When my junior paper was failing, Alan was there. He tolerated weekly visits to his office on the A floor of Firestone. It was there that I discovered some of the University's most hidden academic gems.
When my senior thesis on tutoring in the U.S. proved interesting enough, Alan was there to push me to explore local (Princeton) and international (Japan) tutoring systems. He helped me to secure research funding, and he introduced me to the amazing Ed Freeland and the Princeton Survey Research Center.
When my inquiries into local tutoring and educational programming drew a headline in The Princeton Packet, Alan was there to quell my concern.
When I was one week away from signing an investment-banking contract, Alan suggested that I meet a man named Bill Bowen *58. When I asked "Why," Alan simply replied, "Just talk to him," therefore helping me to find my way to another great mentor. I never looked back after meeting Bill and soon became one of his research associates at the Andrew W. Mellon Foundation, a role that set me farther on the path that I continue to forge today.
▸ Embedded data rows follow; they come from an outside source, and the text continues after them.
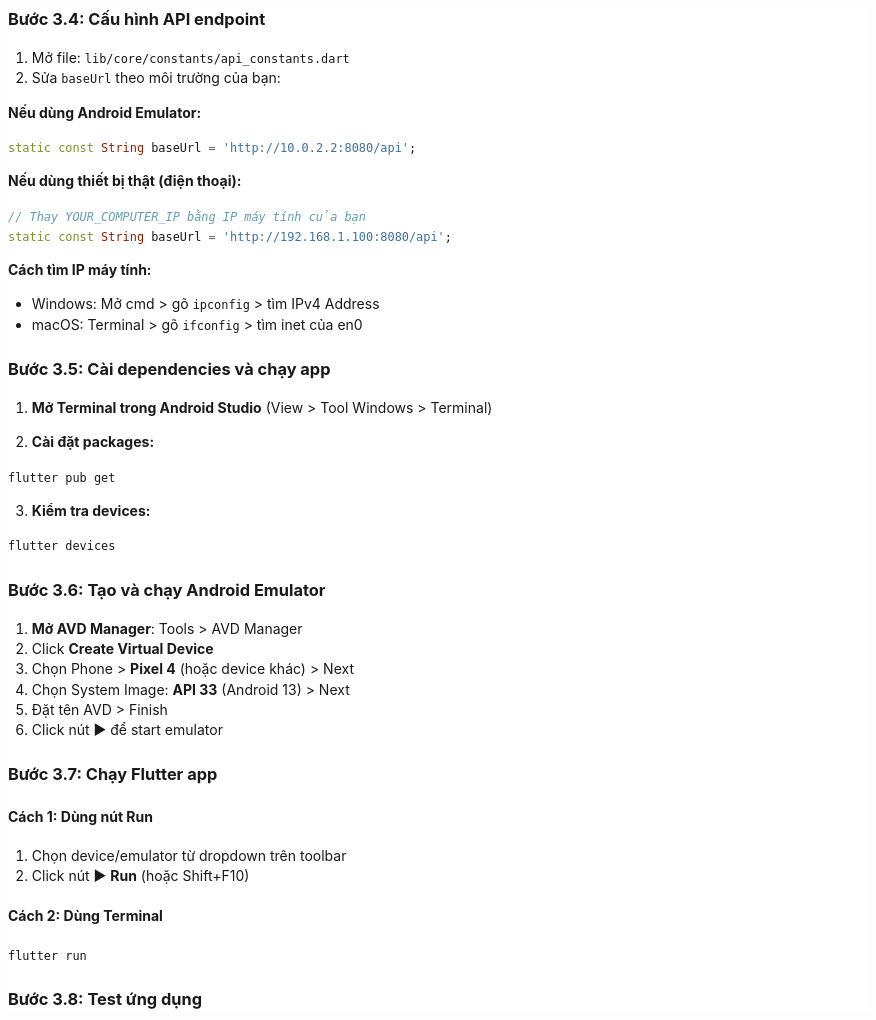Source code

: ### Bước 3.4: Cấu hình API endpoint

1. Mở file: `lib/core/constants/api_constants.dart`
2. Sửa `baseUrl` theo môi trường của bạn:

**Nếu dùng Android Emulator:**
```dart
static const String baseUrl = 'http://10.0.2.2:8080/api';
```

**Nếu dùng thiết bị thật (điện thoại):**
```dart
// Thay YOUR_COMPUTER_IP bằng IP máy tính của bạn
static const String baseUrl = 'http://192.168.1.100:8080/api';
```

**Cách tìm IP máy tính:**
- Windows: Mở cmd > gõ `ipconfig` > tìm IPv4 Address
- macOS: Terminal > gõ `ifconfig` > tìm inet của en0

### Bước 3.5: Cài dependencies và chạy app

1. **Mở Terminal trong Android Studio** (View > Tool Windows > Terminal)

2. **Cài đặt packages:**
```bash
flutter pub get
```

3. **Kiểm tra devices:**
```bash
flutter devices
```

### Bước 3.6: Tạo và chạy Android Emulator

1. **Mở AVD Manager**: Tools > AVD Manager
2. Click **Create Virtual Device**
3. Chọn Phone > **Pixel 4** (hoặc device khác) > Next
4. Chọn System Image: **API 33** (Android 13) > Next
5. Đặt tên AVD > Finish
6. Click nút ▶️ để start emulator

### Bước 3.7: Chạy Flutter app

#### Cách 1: Dùng nút Run
1. Chọn device/emulator từ dropdown trên toolbar
2. Click nút ▶️ **Run** (hoặc Shift+F10)

#### Cách 2: Dùng Terminal
```bash
flutter run
```

### Bước 3.8: Test ứng dụng
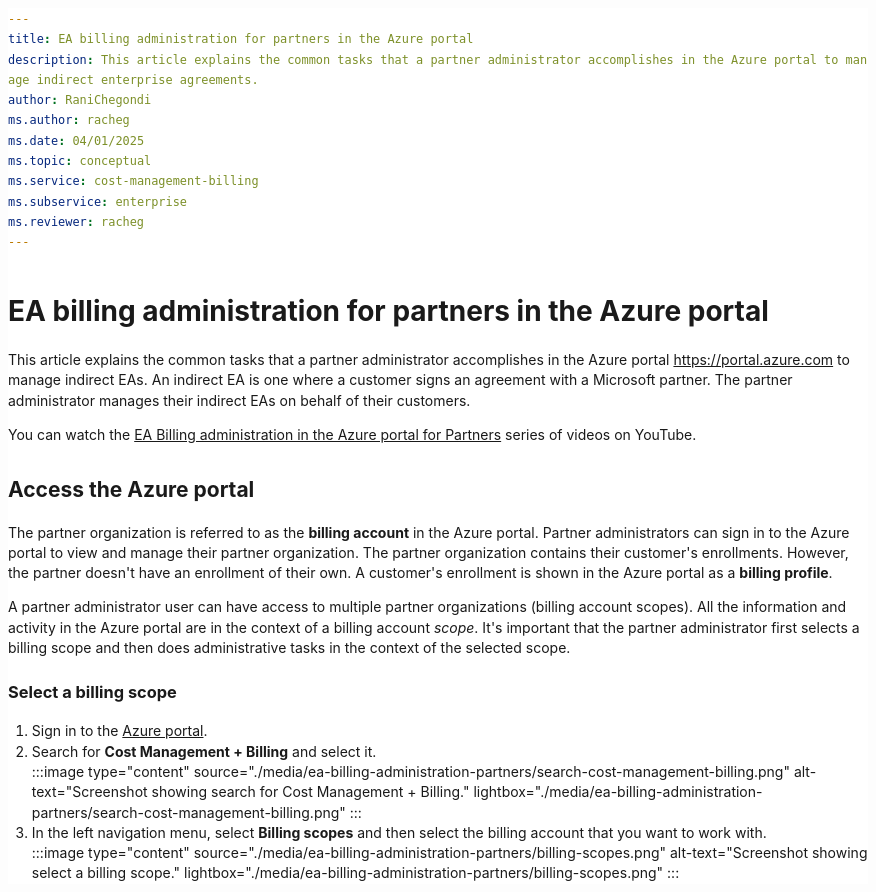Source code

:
 ```yaml
---
title: EA billing administration for partners in the Azure portal
description: This article explains the common tasks that a partner administrator accomplishes in the Azure portal to manage indirect enterprise agreements.
author: RaniChegondi
ms.author: racheg
ms.date: 04/01/2025
ms.topic: conceptual
ms.service: cost-management-billing
ms.subservice: enterprise
ms.reviewer: racheg
---
```


# EA billing administration for partners in the Azure portal

This article explains the common tasks that a partner administrator accomplishes in the Azure portal https://portal.azure.com to manage indirect EAs. An indirect EA is one where a customer signs an agreement with a Microsoft partner. The partner administrator manages their indirect EAs on behalf of their customers.

You can watch the [EA Billing administration in the Azure portal for Partners](https://www.youtube.com/playlist?list=PLeZrVF6SXmso87z4YJ5KKrCCYMuiK47d0) series of videos on YouTube.

## Access the Azure portal

The partner organization is referred to as the **billing account** in the Azure portal. Partner administrators can sign in to the Azure portal to view and manage their partner organization. The partner organization contains their customer's enrollments. However, the partner doesn't have an enrollment of their own. A customer's enrollment is shown in the Azure portal as a **billing profile**.

A partner administrator user can have access to multiple partner organizations (billing account scopes). All the information and activity in the Azure portal are in the context of a billing account _scope_. It's important that the partner administrator first selects a billing scope and then does administrative tasks in the context of the selected scope.

### Select a billing scope

1. Sign in to the [Azure portal](https://portal.azure.com/#blade/Microsoft_Azure_GTM/ModernBillingMenuBlade/AllBillingScopes).
1. Search for **Cost Management + Billing** and select it.  
    :::image type="content" source="./media/ea-billing-administration-partners/search-cost-management-billing.png" alt-text="Screenshot showing search for Cost Management + Billing." lightbox="./media/ea-billing-administration-partners/search-cost-management-billing.png" :::
1. In the left navigation menu, select **Billing scopes** and then select the billing account that you want to work with.  
    :::image type="content" source="./media/ea-billing-administration-partners/billing-scopes.png" alt-text="Screenshot showing select a billing scope." lightbox="./media/ea-billing-administration-partners/billing-scopes.png" :::

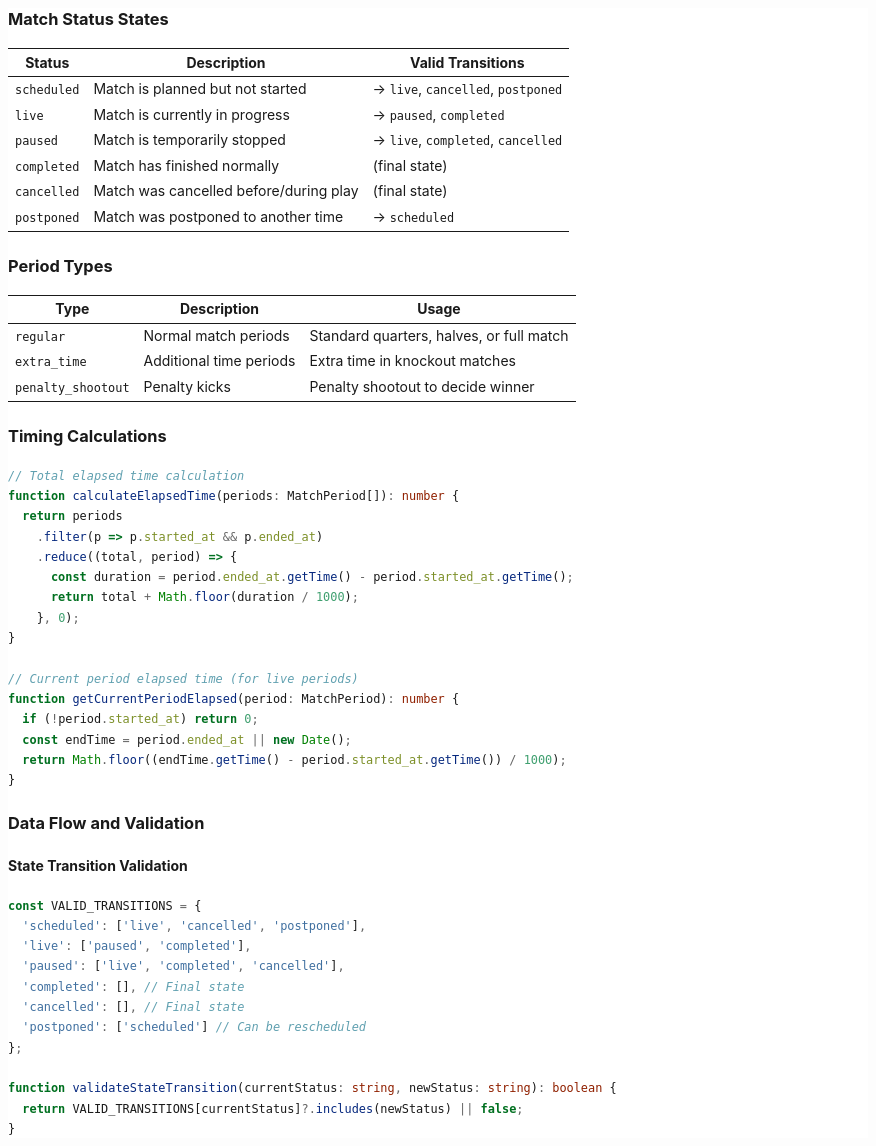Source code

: ### Match Status States

| Status | Description | Valid Transitions |
|--------|-------------|-------------------|
| `scheduled` | Match is planned but not started | → `live`, `cancelled`, `postponed` |
| `live` | Match is currently in progress | → `paused`, `completed` |
| `paused` | Match is temporarily stopped | → `live`, `completed`, `cancelled` |
| `completed` | Match has finished normally | (final state) |
| `cancelled` | Match was cancelled before/during play | (final state) |
| `postponed` | Match was postponed to another time | → `scheduled` |

### Period Types

| Type | Description | Usage |
|------|-------------|-------|
| `regular` | Normal match periods | Standard quarters, halves, or full match |
| `extra_time` | Additional time periods | Extra time in knockout matches |
| `penalty_shootout` | Penalty kicks | Penalty shootout to decide winner |

### Timing Calculations

```typescript
// Total elapsed time calculation
function calculateElapsedTime(periods: MatchPeriod[]): number {
  return periods
    .filter(p => p.started_at && p.ended_at)
    .reduce((total, period) => {
      const duration = period.ended_at.getTime() - period.started_at.getTime();
      return total + Math.floor(duration / 1000);
    }, 0);
}

// Current period elapsed time (for live periods)
function getCurrentPeriodElapsed(period: MatchPeriod): number {
  if (!period.started_at) return 0;
  const endTime = period.ended_at || new Date();
  return Math.floor((endTime.getTime() - period.started_at.getTime()) / 1000);
}
```

### Data Flow and Validation

#### State Transition Validation
```typescript
const VALID_TRANSITIONS = {
  'scheduled': ['live', 'cancelled', 'postponed'],
  'live': ['paused', 'completed'],
  'paused': ['live', 'completed', 'cancelled'],
  'completed': [], // Final state
  'cancelled': [], // Final state
  'postponed': ['scheduled'] // Can be rescheduled
};

function validateStateTransition(currentStatus: string, newStatus: string): boolean {
  return VALID_TRANSITIONS[currentStatus]?.includes(newStatus) || false;
}
```
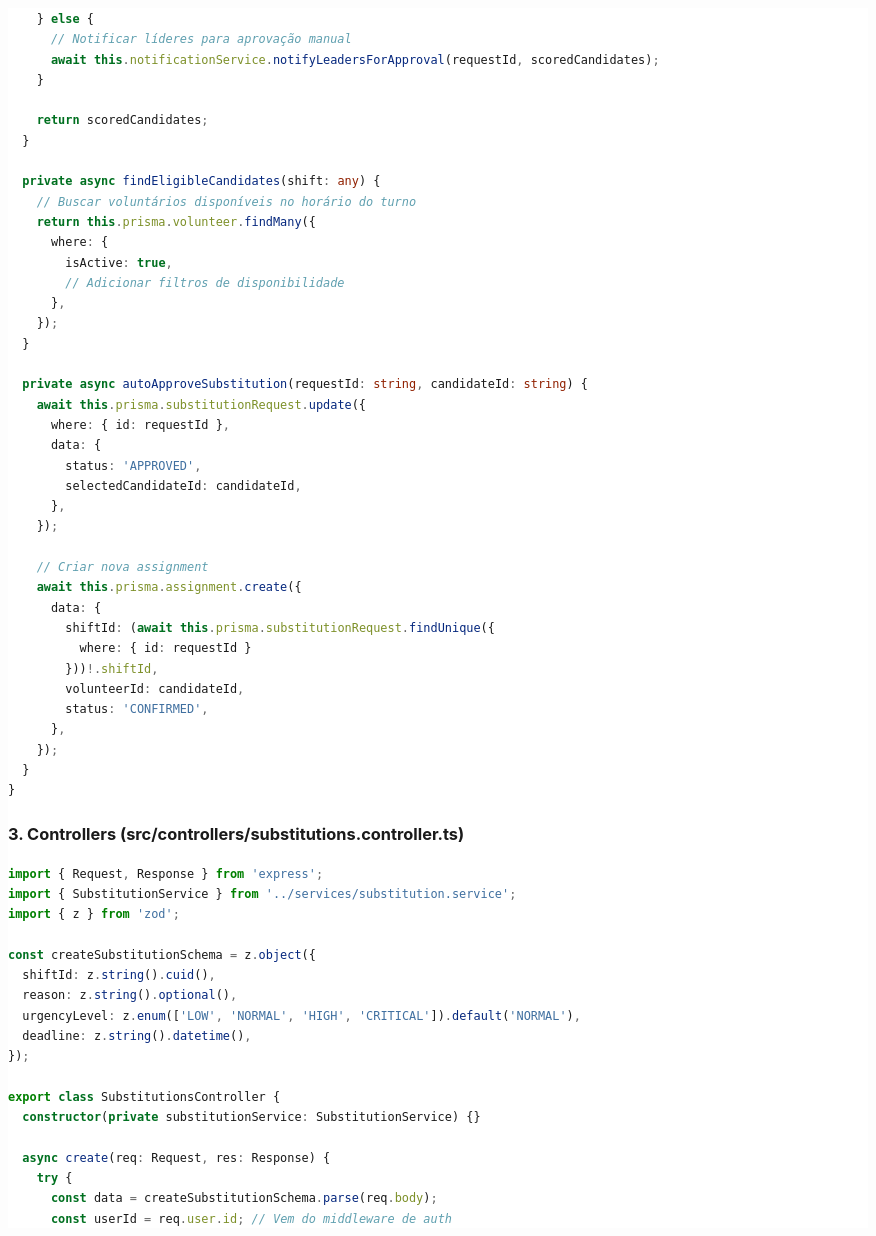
 ```typescript
    } else {
      // Notificar líderes para aprovação manual
      await this.notificationService.notifyLeadersForApproval(requestId, scoredCandidates);
    }

    return scoredCandidates;
  }

  private async findEligibleCandidates(shift: any) {
    // Buscar voluntários disponíveis no horário do turno
    return this.prisma.volunteer.findMany({
      where: {
        isActive: true,
        // Adicionar filtros de disponibilidade
      },
    });
  }

  private async autoApproveSubstitution(requestId: string, candidateId: string) {
    await this.prisma.substitutionRequest.update({
      where: { id: requestId },
      data: {
        status: 'APPROVED',
        selectedCandidateId: candidateId,
      },
    });

    // Criar nova assignment
    await this.prisma.assignment.create({
      data: {
        shiftId: (await this.prisma.substitutionRequest.findUnique({
          where: { id: requestId }
        }))!.shiftId,
        volunteerId: candidateId,
        status: 'CONFIRMED',
      },
    });
  }
}
```

### **3. Controllers (src/controllers/substitutions.controller.ts)**
```typescript
import { Request, Response } from 'express';
import { SubstitutionService } from '../services/substitution.service';
import { z } from 'zod';

const createSubstitutionSchema = z.object({
  shiftId: z.string().cuid(),
  reason: z.string().optional(),
  urgencyLevel: z.enum(['LOW', 'NORMAL', 'HIGH', 'CRITICAL']).default('NORMAL'),
  deadline: z.string().datetime(),
});

export class SubstitutionsController {
  constructor(private substitutionService: SubstitutionService) {}

  async create(req: Request, res: Response) {
    try {
      const data = createSubstitutionSchema.parse(req.body);
      const userId = req.user.id; // Vem do middleware de auth

```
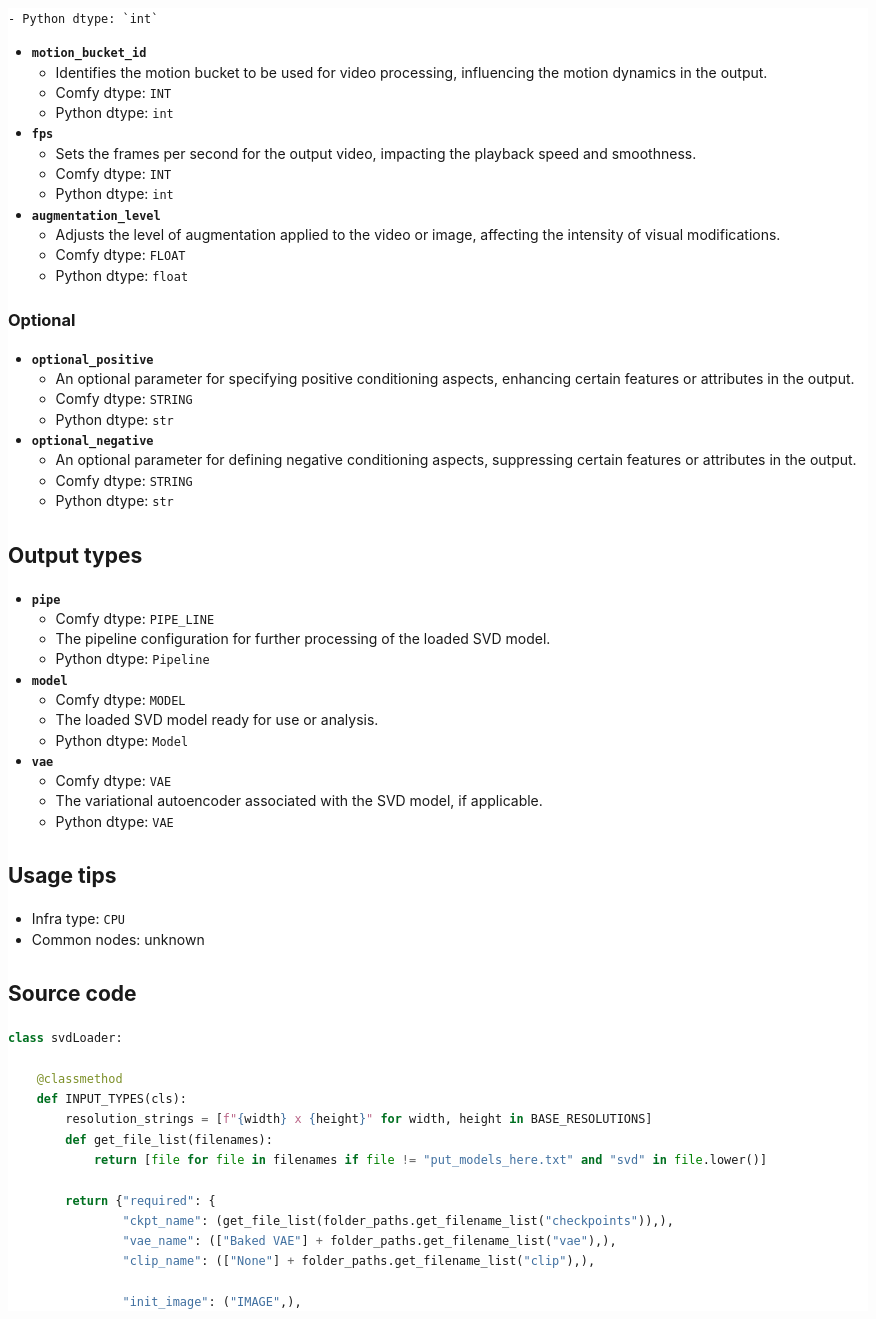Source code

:     - Python dtype: `int`
- **`motion_bucket_id`**
    - Identifies the motion bucket to be used for video processing, influencing the motion dynamics in the output.
    - Comfy dtype: `INT`
    - Python dtype: `int`
- **`fps`**
    - Sets the frames per second for the output video, impacting the playback speed and smoothness.
    - Comfy dtype: `INT`
    - Python dtype: `int`
- **`augmentation_level`**
    - Adjusts the level of augmentation applied to the video or image, affecting the intensity of visual modifications.
    - Comfy dtype: `FLOAT`
    - Python dtype: `float`
### Optional
- **`optional_positive`**
    - An optional parameter for specifying positive conditioning aspects, enhancing certain features or attributes in the output.
    - Comfy dtype: `STRING`
    - Python dtype: `str`
- **`optional_negative`**
    - An optional parameter for defining negative conditioning aspects, suppressing certain features or attributes in the output.
    - Comfy dtype: `STRING`
    - Python dtype: `str`
## Output types
- **`pipe`**
    - Comfy dtype: `PIPE_LINE`
    - The pipeline configuration for further processing of the loaded SVD model.
    - Python dtype: `Pipeline`
- **`model`**
    - Comfy dtype: `MODEL`
    - The loaded SVD model ready for use or analysis.
    - Python dtype: `Model`
- **`vae`**
    - Comfy dtype: `VAE`
    - The variational autoencoder associated with the SVD model, if applicable.
    - Python dtype: `VAE`
## Usage tips
- Infra type: `CPU`
- Common nodes: unknown


## Source code
```python
class svdLoader:

    @classmethod
    def INPUT_TYPES(cls):
        resolution_strings = [f"{width} x {height}" for width, height in BASE_RESOLUTIONS]
        def get_file_list(filenames):
            return [file for file in filenames if file != "put_models_here.txt" and "svd" in file.lower()]

        return {"required": {
                "ckpt_name": (get_file_list(folder_paths.get_filename_list("checkpoints")),),
                "vae_name": (["Baked VAE"] + folder_paths.get_filename_list("vae"),),
                "clip_name": (["None"] + folder_paths.get_filename_list("clip"),),

                "init_image": ("IMAGE",),
```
I was a good enough student from Hawaii, but I was flailing a bit in 1997, when Alan started caring. He taught, encouraged, and corrected me, but always, as President Obama noted, with a kind smile. Alan's last words to me were in November 2017, when I returned to campus to celebrate the Princeton Survey Research Center's 25th anniversary. At the end of the celebration, I was on the phone with my husband in Hawaii, discussing our son's illness, when Alan and Lisa walked by me on their way home. Alan paused to make sure all was OK, I muttered something about a particularly bad ear infection, and he smiled his famous smile. Both Lisa and Alan reminded me to keep calm, as all parents go through countless ups and downs. Helping me to the end, how lucky am I.
The list of "gifts" from Alan goes on and on, but his last was a small one that he sent to my daughter, Mira, in late 2017. Attached to a water bottle printed with MIRA was a note that read "From MIRA to Mira ... Stay in touch. Alan" MIRA, the Music Industry Research Association, was one of Alan's latest contributions to the world. Without knowing about Alan's MIRA, that is the name that my husband and I were mysteriously drawn to when naming our now 6-year-old daughter in 2012. Mira is now my constant reminder of a teacher who cared so deeply and consistently, who was a tremendous mentor and friend.
To Lisa, Sydney, and Benjamin: My deepest and most heartfelt condolences. Me ke aloha menemene.
To Alan: A hui hou. Until we meet again.